The first, the biggest, and the most daunting is diversity on this campus...I am strongly committed to achieving these goals in next few years:
• We will achieve greater diversity in the leadership of the University, starting with the Executive Council;
• We will make every effort to have more people of color in mid-level and upper-level management, especially at the dean’s level, where four searches will be conducted this year; and
• We are committed to getting to the mid-level of similar institutions in the UNC system in terms of faculty diversity. This will require that we make steady progress, to be measured and reported each year, in going from 10.7 percent to 13.5 percent faculty of color.
Student Access and Cost
We have done an excellent job of providing access to students who need our resources, especially through our distance education programs. In the UNC system, we are the only rural university that is growing significantly. However, with 80,000 new students projected to enter the system in the next 10 years, we must do more. The single biggest challenge is cost. ECU has more students with a demonstrated financial need than any other North Carolina university....We must find resources other than students to provide resources for the future.

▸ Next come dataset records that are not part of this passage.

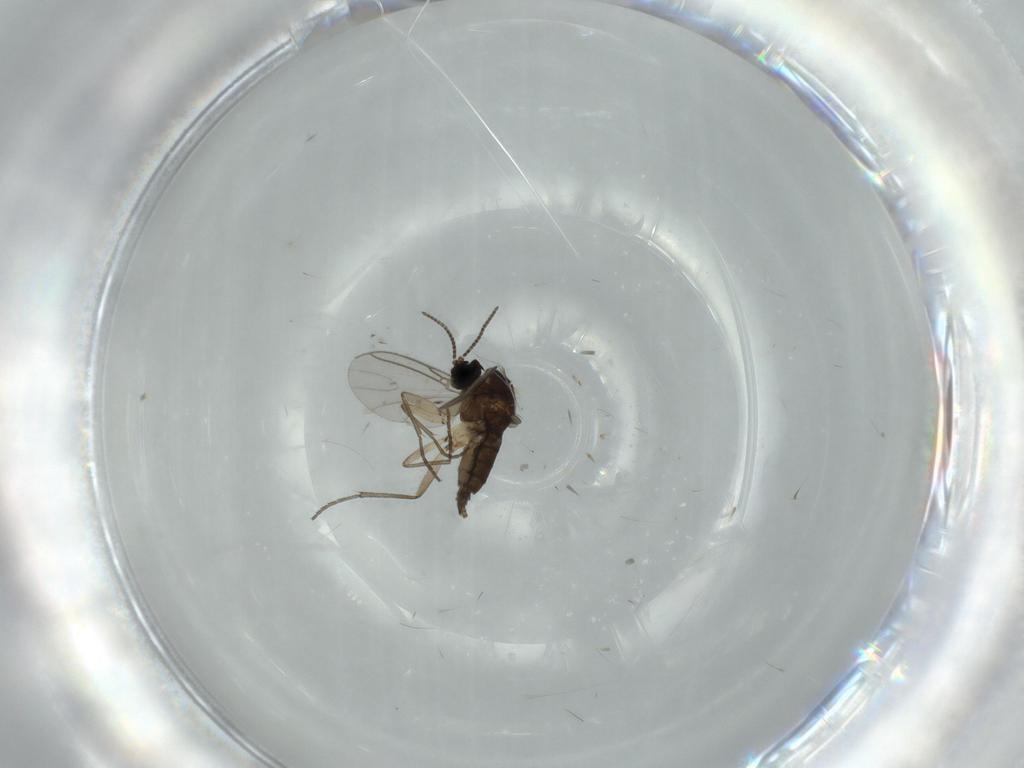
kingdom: Animalia
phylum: Arthropoda
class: Insecta
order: Diptera
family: Sciaridae
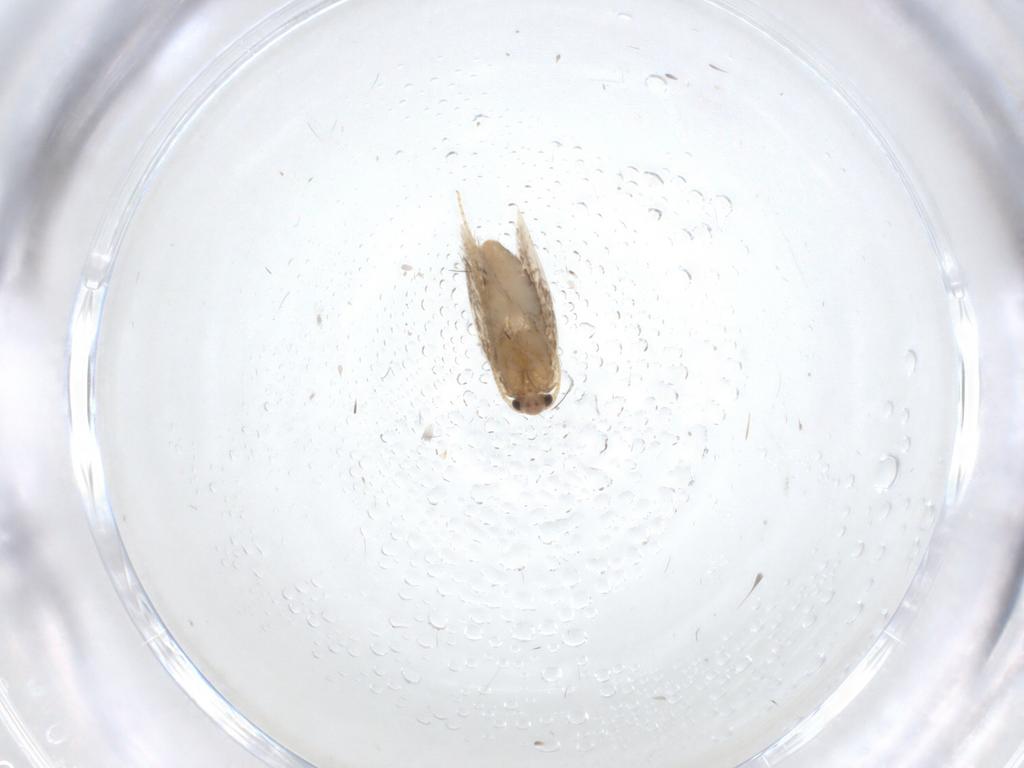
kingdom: Animalia
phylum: Arthropoda
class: Insecta
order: Lepidoptera
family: Nepticulidae
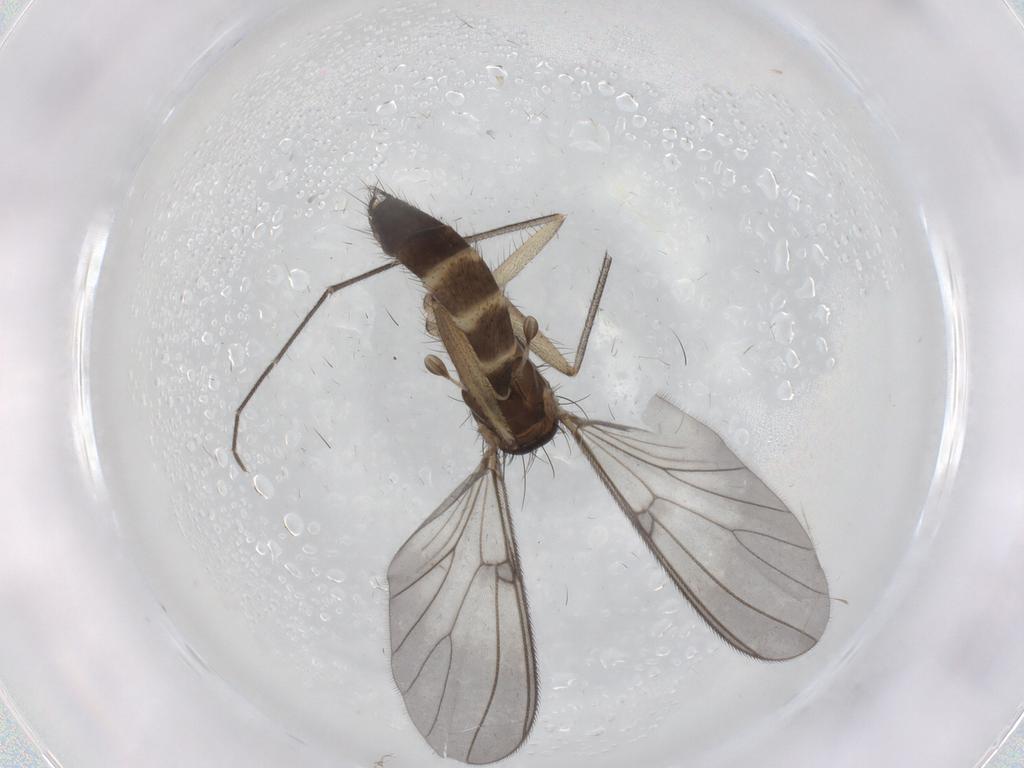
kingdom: Animalia
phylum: Arthropoda
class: Insecta
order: Diptera
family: Mycetophilidae
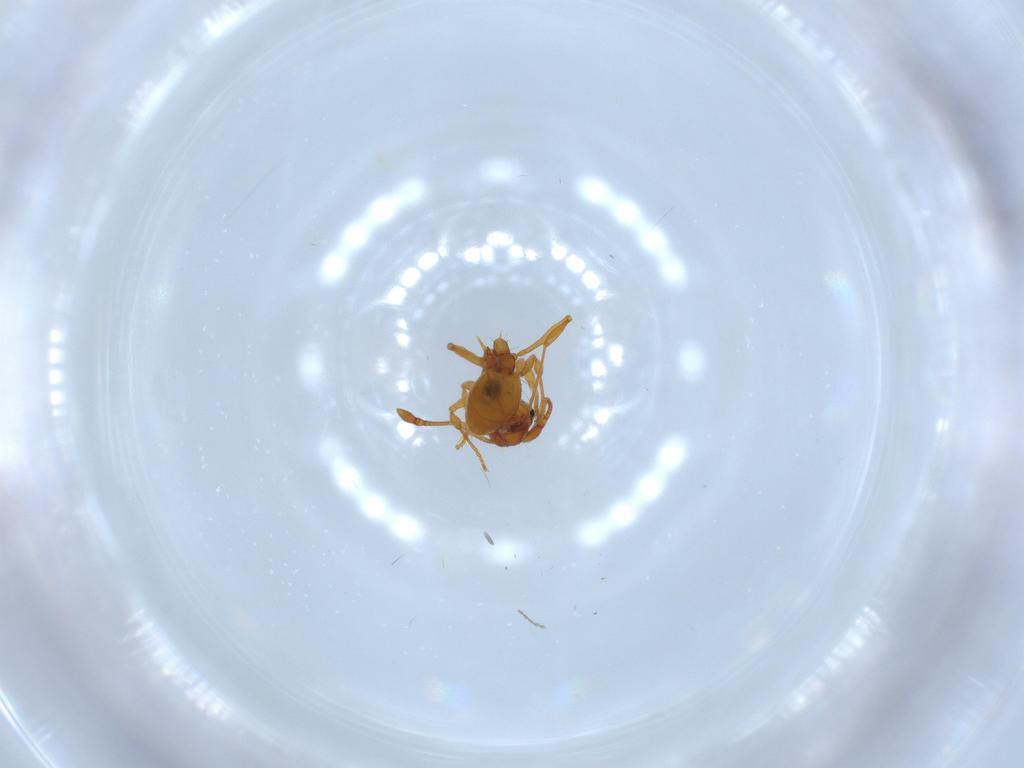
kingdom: Animalia
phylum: Arthropoda
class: Insecta
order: Hymenoptera
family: Formicidae
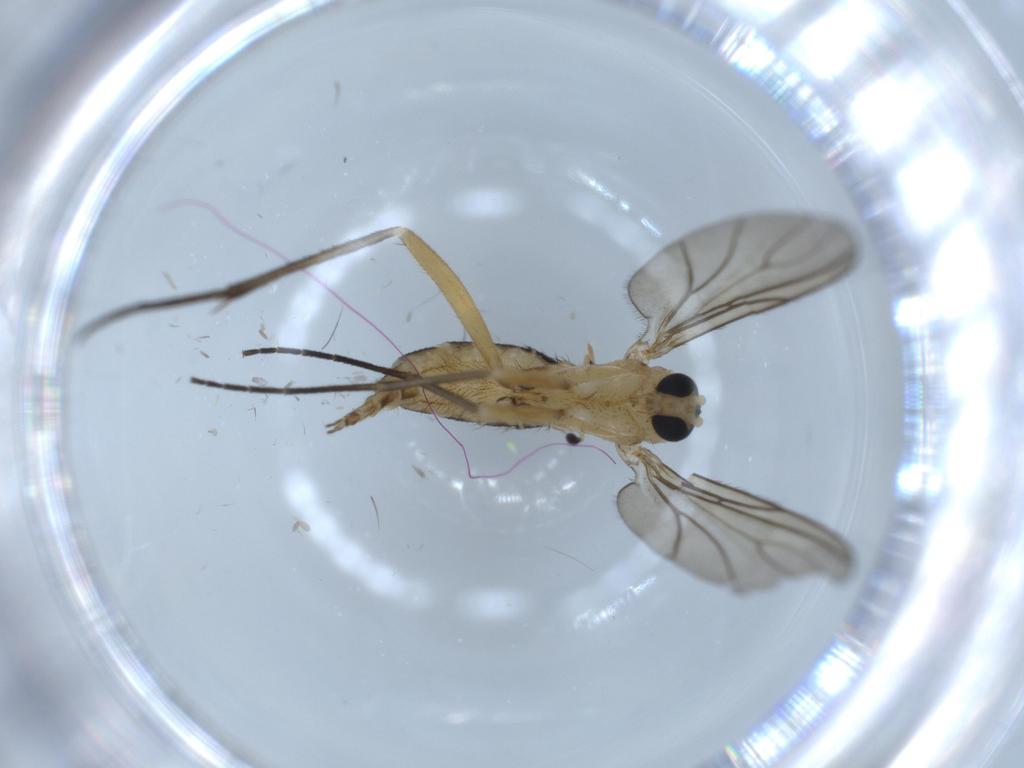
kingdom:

ECU has had significant legislative success over the last three years. This year, more than $28 million in new capital appropriations were received, and this is in addition to funds for faculty compensation, financial aid, and other priorities of the UNC System....However, much work remains. We are one of the most under-funded universities in the system, receiving only 70 cents on the dollar compared to a couple of other universities. And, we have significant capital project needs. Those include a major academic building on the east campus, a new science building to ensure adequate research space, a performing arts center, and a family medicine center. These needs will dominate our budget work in the coming year.
We have grown faster than any university in the state over the past five years, our growth continues this year, and we will be asked to grow more in the future. It is inevitable that this growth causes some tension. We have inadequate space for our faculty. One college is spread across six buildings from downtown to the east side of campus. More to the point, our growth puts at risk the quality of what we do…especially our small campus feel, our commitment to the education and transformation of the whole student, and the value we add to the educational experience. In this light, I will soon appoint a strategic enrollment management task force, led by Dr. Judi Bailey, our interim director of Enrollment Management. The task force will include faculty and it will find answers to such questions as how to “right size” ECU and how to expand access to the neediest residents of North Carolina.
This Academic Year
I think the first goal of the coming year should be to maintain our soul. It has different definitions and interpretations, but to me it is our commitment to service, to making a difference for people, and to adding value as we transform our students into being tomorrow’s leaders. Let’s ensure that we keep our eye on the ball and remember what we do best.